▶ [Assigned task A]: Retype the diving thread on oxygen toxicity and partial-pressure fills in full, word for word.

▶ [Reading passage]:

○ ○ ○ ○

02 Feed on exhale lung

You'd have to be hammering the hell out of your MAV, have bad sensors, and/or not paying attention to your PPO to get a tox hit. I'd say darwin has come to visit at that point...

Even from 80-130ft, its still around 20-30m to tox, depending on how high a PPO of course. Depth may make it shorter, but I'd still say you'll have done it long enough to make it a pretty monumental f'up.
 
You'd have to be hammering the hell out of your MAV, have bad sensors, and/or not paying attention to your PPO to get a tox hit. I'd say darwin has come to visit at that point...

Even from 80-130ft, its still around 20-30m to tox, depending on how high a PPO of course. Depth may make it shorter, but I'd still say you'll have done it long enough to make it a pretty monumental f'up.

Your instructor died from the results of what most are assuming was an O2 tox while diving with you. I would think that you are particularly well placed to appreciate any alternate device or procedure that could prevent that.

Peter
 
My experience with partial pressure "layering" is similar to others, it does appear to happen and if you fill very slowly its actually worse. I partial pressured some 250cf storage bottles with my 3cfm compressor once. After filling they analyzed at 24%, 3 days later (they were vertical) they were 32%. I suspect its mostly due to differences in temperature, not inherent density differences between O2 and air.

Richard is this really the results your getting due to Temps?
What is the mix after day 2 ..never have I seen a big difference like that, got me thinking when you guys go to your LDS what really do you walkout with!!!
 
Yeah but remember its a 3 cf per min compressor into 3x 250cf storage bottles. The air was going in hot but sloooooowwww. It took like 3 hours to fill them. They are plumbed together into one big bank.

○ ○ ○ ○

▶ [Listed entries]:
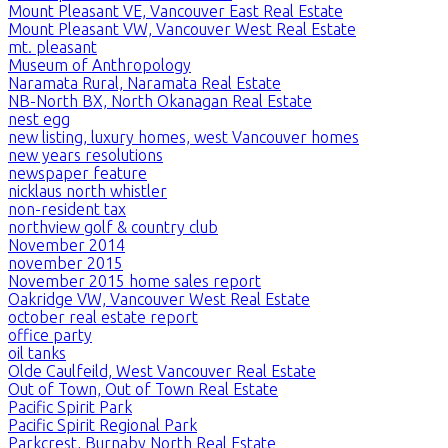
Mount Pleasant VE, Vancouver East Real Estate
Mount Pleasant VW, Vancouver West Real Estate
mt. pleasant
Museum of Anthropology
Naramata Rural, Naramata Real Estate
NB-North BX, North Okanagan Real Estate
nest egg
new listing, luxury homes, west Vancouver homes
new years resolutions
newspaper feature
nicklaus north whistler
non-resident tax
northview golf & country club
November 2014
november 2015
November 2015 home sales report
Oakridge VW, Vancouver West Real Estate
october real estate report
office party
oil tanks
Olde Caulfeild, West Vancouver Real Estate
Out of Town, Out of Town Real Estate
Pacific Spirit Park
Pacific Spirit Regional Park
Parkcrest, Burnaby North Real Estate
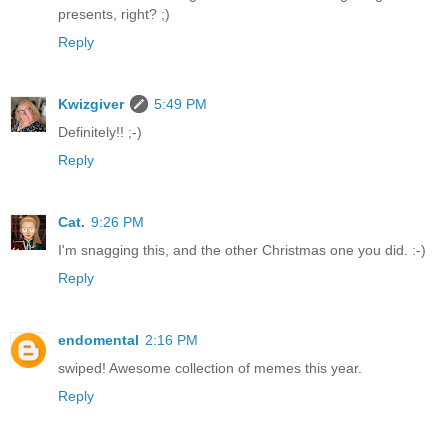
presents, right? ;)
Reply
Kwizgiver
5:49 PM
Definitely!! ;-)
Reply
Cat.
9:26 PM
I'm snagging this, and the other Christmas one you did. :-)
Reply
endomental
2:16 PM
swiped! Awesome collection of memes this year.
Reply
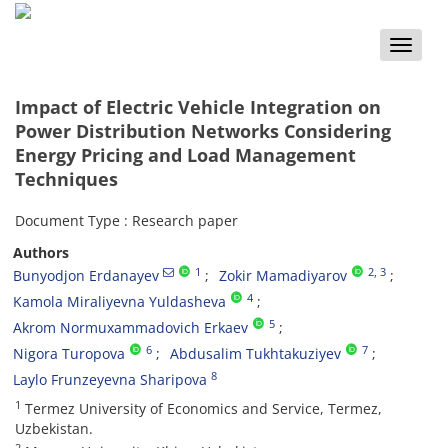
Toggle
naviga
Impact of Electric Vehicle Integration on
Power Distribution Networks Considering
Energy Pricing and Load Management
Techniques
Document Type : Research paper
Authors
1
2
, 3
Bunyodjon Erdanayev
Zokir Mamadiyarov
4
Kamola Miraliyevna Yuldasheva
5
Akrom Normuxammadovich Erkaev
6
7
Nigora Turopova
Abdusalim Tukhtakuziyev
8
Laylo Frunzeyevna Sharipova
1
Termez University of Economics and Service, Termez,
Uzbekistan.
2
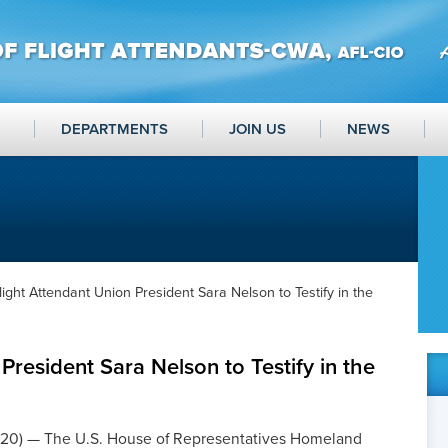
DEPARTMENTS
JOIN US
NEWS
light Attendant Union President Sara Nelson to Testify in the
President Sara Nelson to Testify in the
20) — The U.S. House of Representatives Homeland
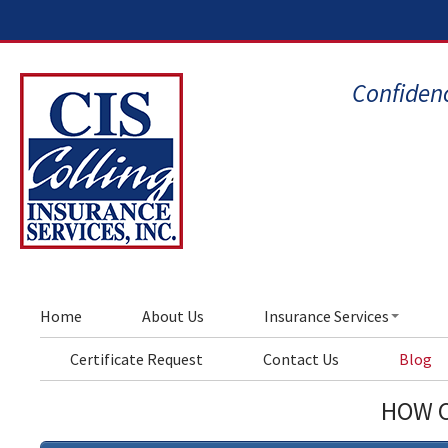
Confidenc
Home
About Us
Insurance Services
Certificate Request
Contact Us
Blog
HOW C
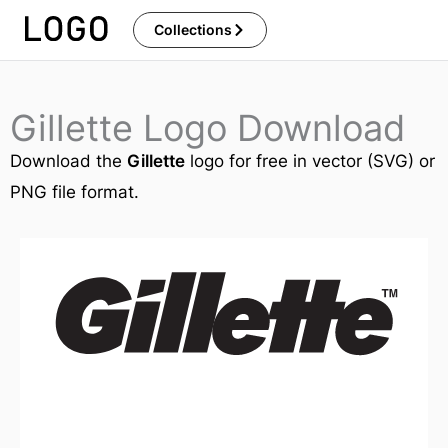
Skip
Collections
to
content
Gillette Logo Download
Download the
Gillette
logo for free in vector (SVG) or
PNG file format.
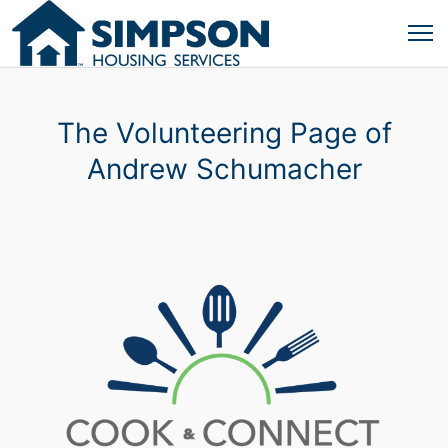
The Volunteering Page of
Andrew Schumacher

○ ○ ○ ○

▶ [Assigned task B]: Please echo the whole listing that follows the diving thread line for line, leaving the pictures out.

▶ [Exercise response A]:
02 Feed on exhale lung

You'd have to be hammering the hell out of your MAV, have bad sensors, and/or not paying attention to your PPO to get a tox hit. I'd say darwin has come to visit at that point...

Even from 80-130ft, its still around 20-30m to tox, depending on how high a PPO of course. Depth may make it shorter, but I'd still say you'll have done it long enough to make it a pretty monumental f'up.
 
You'd have to be hammering the hell out of your MAV, have bad sensors, and/or not paying attention to your PPO to get a tox hit. I'd say darwin has come to visit at that point...

Even from 80-130ft, its still around 20-30m to tox, depending on how high a PPO of course. Depth may make it shorter, but I'd still say you'll have done it long enough to make it a pretty monumental f'up.

Your instructor died from the results of what most are assuming was an O2 tox while diving with you. I would think that you are particularly well placed to appreciate any alternate device or procedure that could prevent that.

Peter
 
My experience with partial pressure "layering" is similar to others, it does appear to happen and if you fill very slowly its actually worse. I partial pressured some 250cf storage bottles with my 3cfm compressor once. After filling they analyzed at 24%, 3 days later (they were vertical) they were 32%. I suspect its mostly due to differences in temperature, not inherent density differences between O2 and air.

Richard is this really the results your getting due to Temps?
What is the mix after day 2 ..never have I seen a big difference like that, got me thinking when you guys go to your LDS what really do you walkout with!!!
 
Yeah but remember its a 3 cf per min compressor into 3x 250cf storage bottles. The air was going in hot but sloooooowwww. It took like 3 hours to fill them. They are plumbed together into one big bank.

▶ [Exercise response B]:
Mount Pleasant VE, Vancouver East Real Estate
Mount Pleasant VW, Vancouver West Real Estate
mt. pleasant
Museum of Anthropology
Naramata Rural, Naramata Real Estate
NB-North BX, North Okanagan Real Estate
nest egg
new listing, luxury homes, west Vancouver homes
new years resolutions
newspaper feature
nicklaus north whistler
non-resident tax
northview golf & country club
November 2014
november 2015
November 2015 home sales report
Oakridge VW, Vancouver West Real Estate
october real estate report
office party
oil tanks
Olde Caulfeild, West Vancouver Real Estate
Out of Town, Out of Town Real Estate
Pacific Spirit Park
Pacific Spirit Regional Park
Parkcrest, Burnaby North Real Estate
presents, right? ;)
Reply
Kwizgiver
5:49 PM
Definitely!! ;-)
Reply
Cat.
9:26 PM
I'm snagging this, and the other Christmas one you did. :-)
Reply
endomental
2:16 PM
swiped! Awesome collection of memes this year.
Reply
Toggle
naviga
Impact of Electric Vehicle Integration on
Power Distribution Networks Considering
Energy Pricing and Load Management
Techniques
Document Type : Research paper
Authors
1
2
, 3
Bunyodjon Erdanayev
Zokir Mamadiyarov
4
Kamola Miraliyevna Yuldasheva
5
Akrom Normuxammadovich Erkaev
6
7
Nigora Turopova
Abdusalim Tukhtakuziyev
8
Laylo Frunzeyevna Sharipova
1
Termez University of Economics and Service, Termez,
Uzbekistan.
2
DEPARTMENTS
JOIN US
NEWS
light Attendant Union President Sara Nelson to Testify in the
President Sara Nelson to Testify in the
20) — The U.S. House of Representatives Homeland
Confidenc
Home
About Us
Insurance Services
Certificate Request
Contact Us
Blog
HOW C
Skip
Collections
to
content
Gillette Logo Download
Download the
Gillette
logo for free in vector (SVG) or
PNG file format.
The Volunteering Page of
Andrew Schumacher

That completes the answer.